In the sympathy and helpfulness of my children
In strangers rushing to open doors and pick up things I drop
In the meals you all have brought for us with such care
In the outstretched arms of needed hugs
In kindness from people I wouldn't have expected
In the help I was too embarrassed to admit I needed
Even in the vulnerability, the honest to God powerlessness and humility
Jesus was in all those places — shining in the dark and fearful places in my life just as surely as in those moments where everything was going along swimmingly. The Kingdom of God was unfolding all around me. It just took me a while to see it.
The truth is, most of life is lived in the valleys, not in the peaks. But we aren't ever down here alone. Our God isn’t limited to mountaintop experiences, or to particular places or times or people. We have a God who came down from the mountaintop of heaven and became human out of love for us. A God who shared our experience of pain and frustration, and walks next to us as we hike — or sometimes careen madly out of control — down the mountain. That’s what Jesus does. That’s who he is.
And maybe that’s who we can be to each other too.
As much as we might like to stay safe above it all, those mountaintops are just resting places, giving us strength for the journey down below.
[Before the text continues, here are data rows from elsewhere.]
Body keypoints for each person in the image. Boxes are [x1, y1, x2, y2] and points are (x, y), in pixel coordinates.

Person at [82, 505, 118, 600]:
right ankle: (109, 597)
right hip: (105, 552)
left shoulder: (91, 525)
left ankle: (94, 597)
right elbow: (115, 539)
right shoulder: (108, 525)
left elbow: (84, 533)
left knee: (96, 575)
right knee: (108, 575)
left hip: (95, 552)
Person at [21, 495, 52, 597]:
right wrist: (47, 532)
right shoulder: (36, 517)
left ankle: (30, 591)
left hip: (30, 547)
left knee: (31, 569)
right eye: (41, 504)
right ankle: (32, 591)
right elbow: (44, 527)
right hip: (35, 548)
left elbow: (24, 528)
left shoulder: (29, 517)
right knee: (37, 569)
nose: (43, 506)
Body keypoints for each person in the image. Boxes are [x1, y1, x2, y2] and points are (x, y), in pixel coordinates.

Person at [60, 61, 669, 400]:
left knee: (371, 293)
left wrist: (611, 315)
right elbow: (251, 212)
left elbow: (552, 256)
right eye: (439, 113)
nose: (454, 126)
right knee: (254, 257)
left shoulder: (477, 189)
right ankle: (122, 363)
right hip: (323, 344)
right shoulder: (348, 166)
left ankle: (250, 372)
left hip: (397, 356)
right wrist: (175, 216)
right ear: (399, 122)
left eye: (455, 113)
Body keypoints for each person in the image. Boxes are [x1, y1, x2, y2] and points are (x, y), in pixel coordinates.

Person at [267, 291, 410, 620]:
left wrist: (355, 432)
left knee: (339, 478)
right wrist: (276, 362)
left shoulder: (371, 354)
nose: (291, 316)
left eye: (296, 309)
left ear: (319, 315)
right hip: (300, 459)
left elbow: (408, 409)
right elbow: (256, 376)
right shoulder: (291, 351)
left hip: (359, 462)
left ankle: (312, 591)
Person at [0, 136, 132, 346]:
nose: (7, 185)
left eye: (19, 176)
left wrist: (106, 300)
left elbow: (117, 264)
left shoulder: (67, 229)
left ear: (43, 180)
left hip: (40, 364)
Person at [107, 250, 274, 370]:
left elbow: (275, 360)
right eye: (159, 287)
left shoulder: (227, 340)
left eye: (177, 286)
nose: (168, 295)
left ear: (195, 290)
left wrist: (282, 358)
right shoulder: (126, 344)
We are needed "down here.” We take what we’ve found in the mountaintops and we bring it down into the trenches of every day life. Into the messiness and pain and imperfection of this often overwhelming world. We learn to recognize the bright light of God shining through all the other broken, hurting people around us. And hopefully, slowly but surely, we even begin to believe the truth that we too are the filters through which God’s light shines. Amen.